We know that the popularity of motorcycling as a hobby and/or lifestyle is already fading among younger generations. You know why The Youths™ aren't getting into motorcycling? It's not just that bikes and all the necessary accouterment are eye-wateringly expensive for a generation facing unprecedented wage stagnation, debt, and social immobility. It's not just because OEMs have spent decades selling their products as luxury toys for grown children rather than as essential and practical tools for navigating modern life. It's both of those things, of course, but there's something else; something that legions of middle-aged, corner office bigwigs and yammering PR flacks cannot or will not get their brains around—motorcycles aren't cool anymore.

To a lot of younger people, motorcycles are square. They are dreadfully uncool.
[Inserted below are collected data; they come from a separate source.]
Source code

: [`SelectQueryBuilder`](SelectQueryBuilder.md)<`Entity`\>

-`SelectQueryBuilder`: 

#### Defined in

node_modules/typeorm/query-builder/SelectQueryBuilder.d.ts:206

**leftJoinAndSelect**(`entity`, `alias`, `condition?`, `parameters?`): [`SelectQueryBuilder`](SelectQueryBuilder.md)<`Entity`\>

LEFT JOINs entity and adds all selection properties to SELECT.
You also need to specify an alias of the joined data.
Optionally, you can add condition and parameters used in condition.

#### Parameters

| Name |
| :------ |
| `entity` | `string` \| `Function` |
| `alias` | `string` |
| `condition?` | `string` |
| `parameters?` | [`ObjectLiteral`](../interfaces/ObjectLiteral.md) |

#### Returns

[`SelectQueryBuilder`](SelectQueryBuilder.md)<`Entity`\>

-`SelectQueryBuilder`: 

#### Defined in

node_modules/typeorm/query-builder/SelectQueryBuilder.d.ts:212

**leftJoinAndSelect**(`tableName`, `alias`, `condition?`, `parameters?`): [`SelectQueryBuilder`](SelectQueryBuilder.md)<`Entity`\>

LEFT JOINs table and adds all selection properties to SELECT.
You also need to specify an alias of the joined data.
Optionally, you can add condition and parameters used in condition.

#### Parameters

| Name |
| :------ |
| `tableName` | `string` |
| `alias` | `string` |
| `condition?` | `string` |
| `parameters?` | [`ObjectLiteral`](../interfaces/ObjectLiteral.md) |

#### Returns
Motorcycles are something your dad is into, or even worse, your granddad. How do we, as an industry, expect to attract new blood and survive when we're still looking backward? How do we create the next generation of passionate motorcyclists in the current environment? It's sure not by selling lazily-designed t-shirts and hoodies plastered with the titles of songs that were played on classic rock stations when I was in high school 30 years ago. Harley, here's some free advice: the people you need to attract as customers do not give a shit about Aerosmith. Boomers and early-stage Gen-Xers aren't your target audience anymore. They simply can't be, not anymore.

Look, I respect Steven Tyler a lot. He gave us Dream On, his two extremely rad daughters, and a stand-up arcade shooter called Generation X that I fed an embarrassing amount of quarters into in the mid-90s. He's a legend, and the band he helped form loomed large in the public consciousness and stomped on the terra for five decades. He belongs in the Smithsonian, though—up there on the dais between Fonzie's bike and Archie Bunker's chair, not on merch sold in Harley dealerships in 2021. Harley, you need to get your act together and figure out how to actually attract young new riders or you're gonna end up there on the dais with them, just another relic of bygone Americana.